Crude markets saw some small gains yesterday, boosted by an API report showing a 6.4 million barrel stock draw, far more than market expectations. Crude prices gained 45 cents yesterday, rising steadily higher throughout the day after a down day on Monday. This morning, crude oil prices opened with a bang, jumping 29 cents overnight to open above $57 and rising higher to peak above $58 for the first time in over two years. A significantly less bullish EIA report caused markets to reverse some of their gains, and crude is currently up just 94 cents (1.7%) from yesterday, trading at $57.77.
Refined products have seen similar movements this morning. After opening this morning with moderate gains, diesel prices are currently trading in line with yesterday’s close, at $1.9369. Gasoline prices managed to surpass $1.78 for the first time since last week, but are down this morning to $1.7696, a loss of .35 cents (-0.2%) from yesterday’s close. Typically, markets are relatively calm on the day before a major market holiday, but today is shaping up to see some relatively large price action with the highest trading volumes of the week.
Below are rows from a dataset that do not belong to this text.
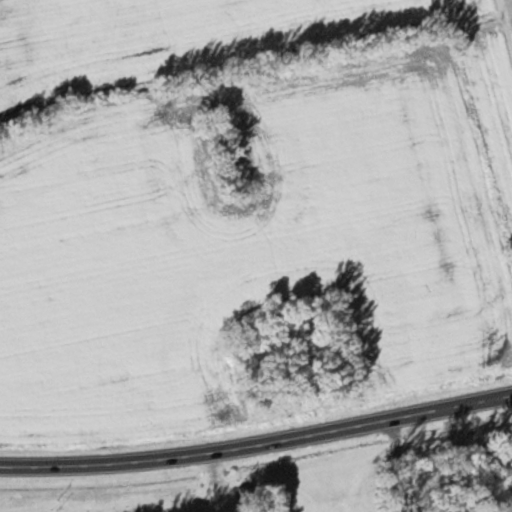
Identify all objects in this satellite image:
road: (511, 3)
road: (257, 447)
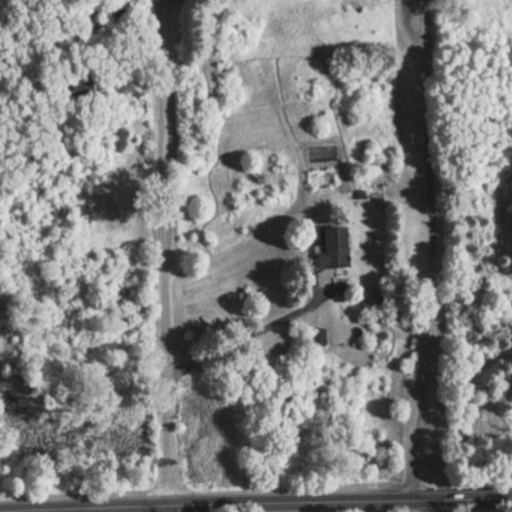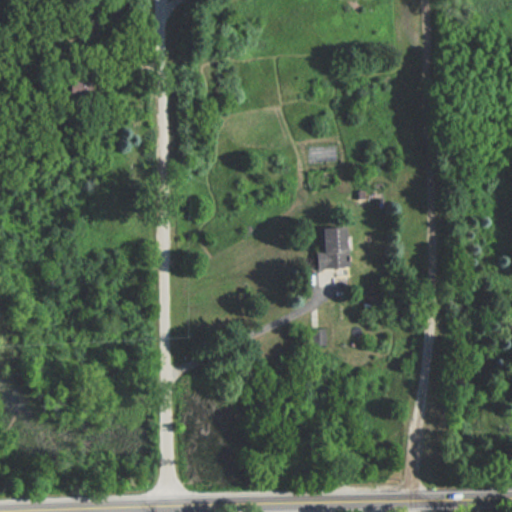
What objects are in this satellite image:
road: (168, 5)
building: (71, 88)
building: (327, 247)
road: (162, 251)
road: (431, 251)
building: (315, 336)
building: (315, 336)
road: (233, 342)
road: (255, 502)
road: (367, 507)
road: (74, 509)
road: (44, 510)
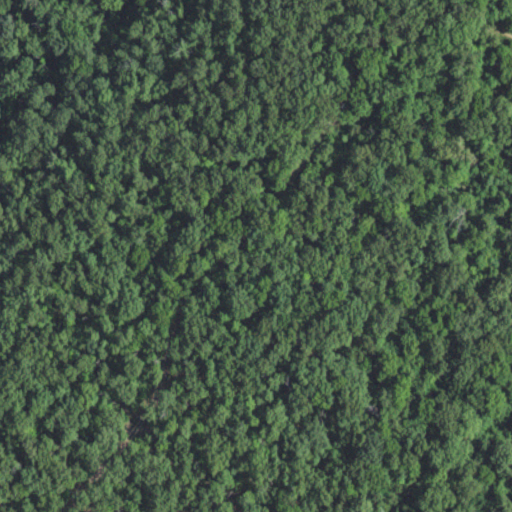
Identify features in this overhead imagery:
road: (248, 220)
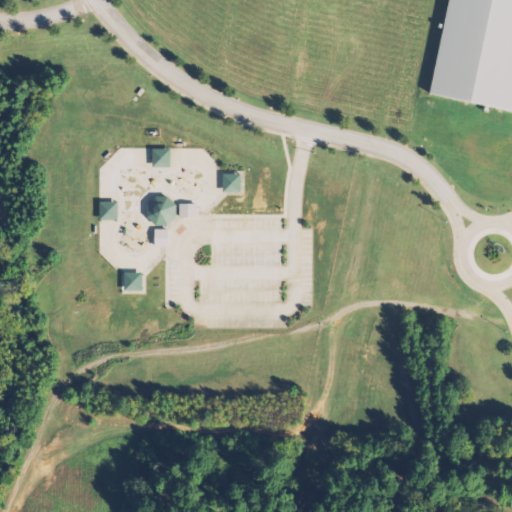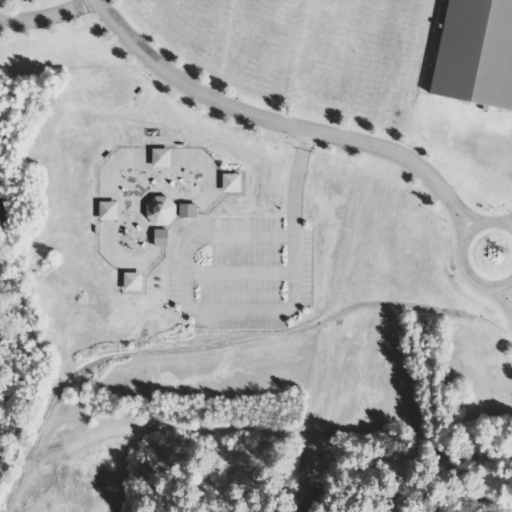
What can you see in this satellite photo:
road: (45, 16)
building: (479, 52)
building: (475, 53)
road: (266, 118)
road: (326, 143)
building: (191, 210)
building: (165, 213)
road: (467, 213)
road: (503, 217)
road: (457, 224)
building: (165, 238)
road: (461, 252)
road: (240, 271)
parking lot: (243, 271)
park: (232, 297)
road: (498, 297)
road: (244, 308)
road: (469, 489)
road: (420, 490)
road: (4, 507)
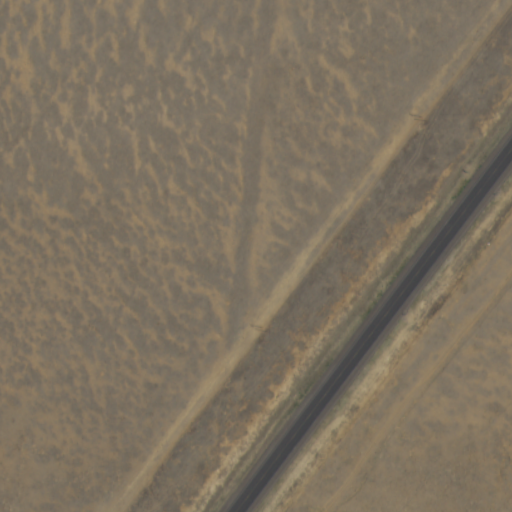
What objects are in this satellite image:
road: (373, 329)
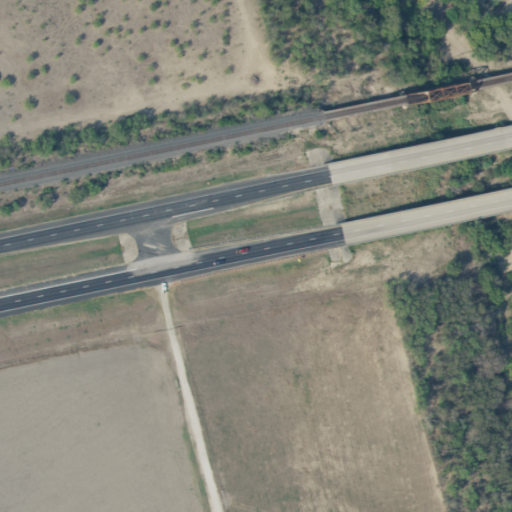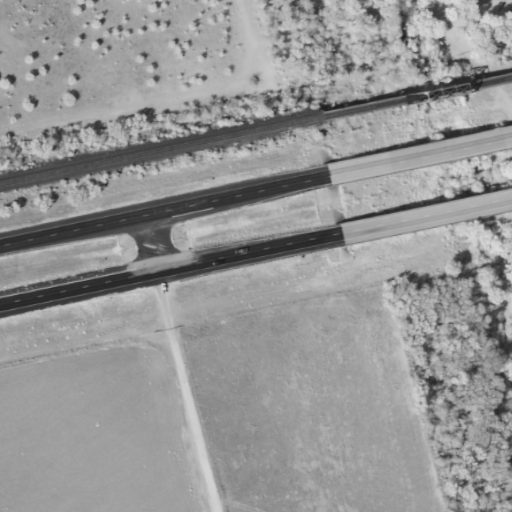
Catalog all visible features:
railway: (412, 97)
railway: (156, 151)
road: (425, 153)
road: (169, 208)
road: (419, 216)
road: (152, 242)
road: (162, 269)
road: (189, 391)
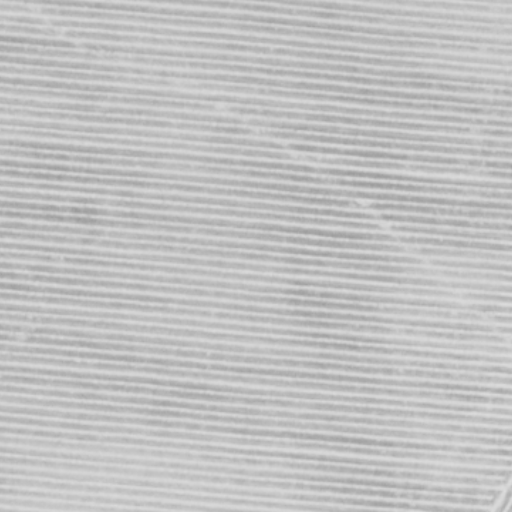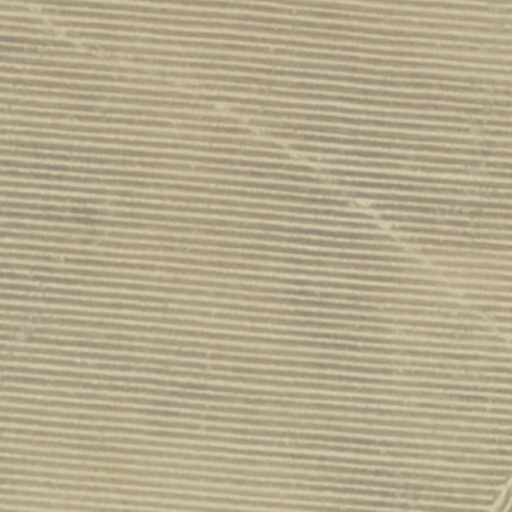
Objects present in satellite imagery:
crop: (256, 255)
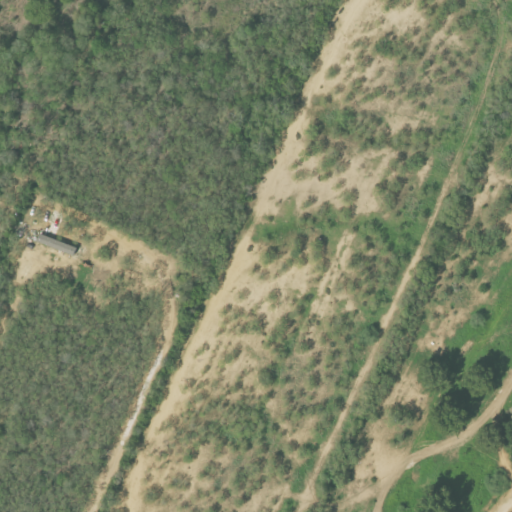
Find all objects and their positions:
road: (165, 331)
road: (503, 503)
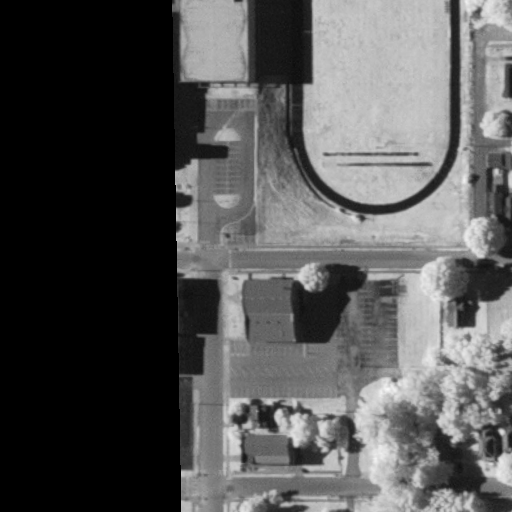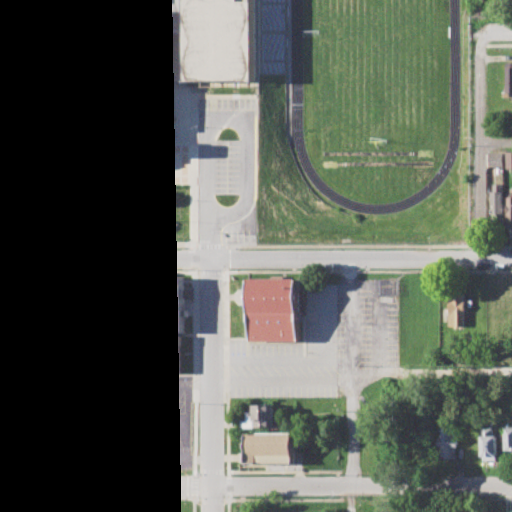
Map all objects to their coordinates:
road: (24, 15)
road: (505, 16)
road: (497, 30)
road: (12, 31)
building: (215, 37)
stadium: (272, 38)
building: (272, 38)
park: (376, 70)
building: (509, 76)
building: (509, 77)
building: (96, 93)
track: (374, 98)
building: (86, 100)
road: (235, 117)
building: (9, 134)
road: (483, 143)
road: (497, 145)
building: (496, 159)
building: (509, 159)
building: (496, 160)
building: (510, 160)
parking lot: (228, 170)
road: (27, 178)
building: (499, 198)
building: (498, 201)
building: (510, 208)
road: (68, 209)
building: (509, 211)
road: (213, 212)
road: (53, 215)
flagpole: (173, 221)
road: (189, 221)
parking lot: (26, 222)
road: (124, 226)
road: (98, 244)
road: (210, 245)
road: (469, 246)
road: (190, 247)
road: (191, 259)
road: (255, 259)
road: (98, 271)
road: (208, 271)
road: (223, 271)
road: (266, 271)
road: (32, 301)
building: (273, 309)
building: (458, 309)
building: (273, 310)
building: (457, 310)
building: (507, 313)
building: (143, 321)
building: (152, 325)
road: (193, 327)
road: (32, 336)
parking lot: (327, 344)
road: (111, 346)
road: (66, 371)
road: (461, 371)
road: (33, 372)
road: (339, 381)
parking lot: (96, 382)
road: (202, 385)
road: (211, 385)
road: (129, 386)
building: (258, 416)
building: (258, 416)
road: (144, 421)
road: (193, 430)
building: (491, 438)
building: (509, 438)
road: (186, 439)
building: (509, 440)
building: (448, 441)
building: (450, 443)
building: (490, 443)
building: (267, 448)
building: (268, 448)
road: (139, 458)
road: (282, 471)
road: (192, 485)
road: (226, 485)
road: (256, 486)
road: (349, 499)
road: (226, 503)
road: (191, 504)
building: (36, 511)
building: (38, 511)
parking lot: (264, 511)
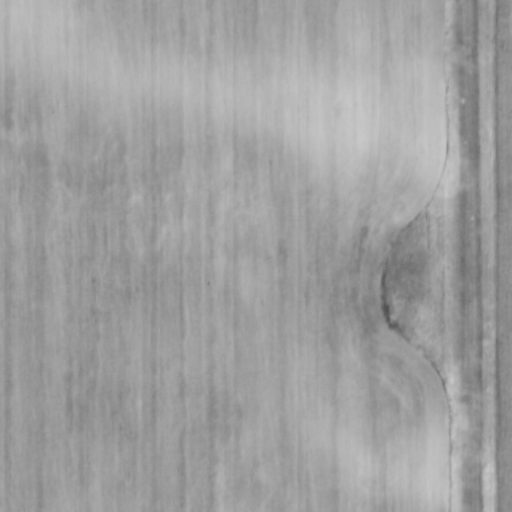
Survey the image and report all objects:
road: (470, 256)
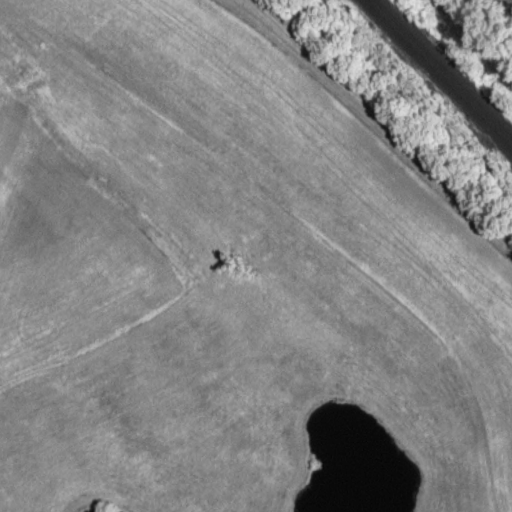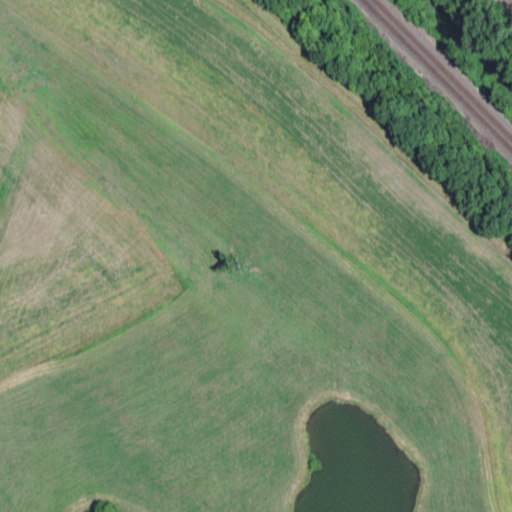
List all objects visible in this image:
crop: (498, 12)
railway: (441, 72)
railway: (435, 79)
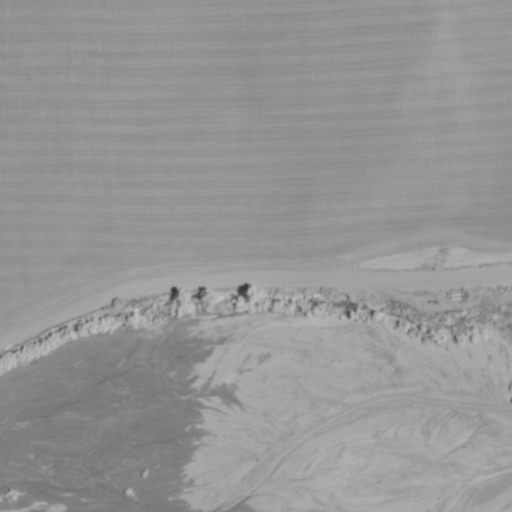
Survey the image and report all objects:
road: (442, 287)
The EIA’s report is leading markets lower this morning. The report was significantly less supportive for prices than the API’s report, which showed a massive draw. Crude exports rose nearly half a million barrels per day (MMbpd); without those export gains, crude inventories would have seen a build this week. Refinery utilization continues climbing, reaching 91.3% this week – high output from refineries has helped keep inventories high, especially along the East Coast, where diesel and gasoline inventories combined rose 3 MMbbls. Inventory draws in the Gulf Coast and Great Lakes regions helped to keep national refined product inventories to meager gains.
Looking internationally, Russian officials are beginning to warm to a deal extension, though the current consensus in the largest non-OPEC deal member is for a 6-month extension of the deal to September 2018. Markets have been expecting a 9-month extension for weeks, so a 6-month extension would likely be a disappointment for markets. Still, the fact that Russia is no longer threatening to punt an extension down the road helped markets rise higher earlier this morning.
The Keystone Pipeline, which experienced a leak last week, remains offline. Estimates show 85% reduction in deliveries through the end of November, though TransCanada has not given any official indication of when normal operations will resume. Yesterday, reports came out that at least one refinery in Illinois reduced run rates due to the pipeline issues. The pipeline outage reduced flows to Cushing, OK, the delivery point for WTI crude oil. The supply concerns caused January crude oil contracts to trade at a premium to February oil, the first time since May that 2nd month prices have traded below prompt month prices.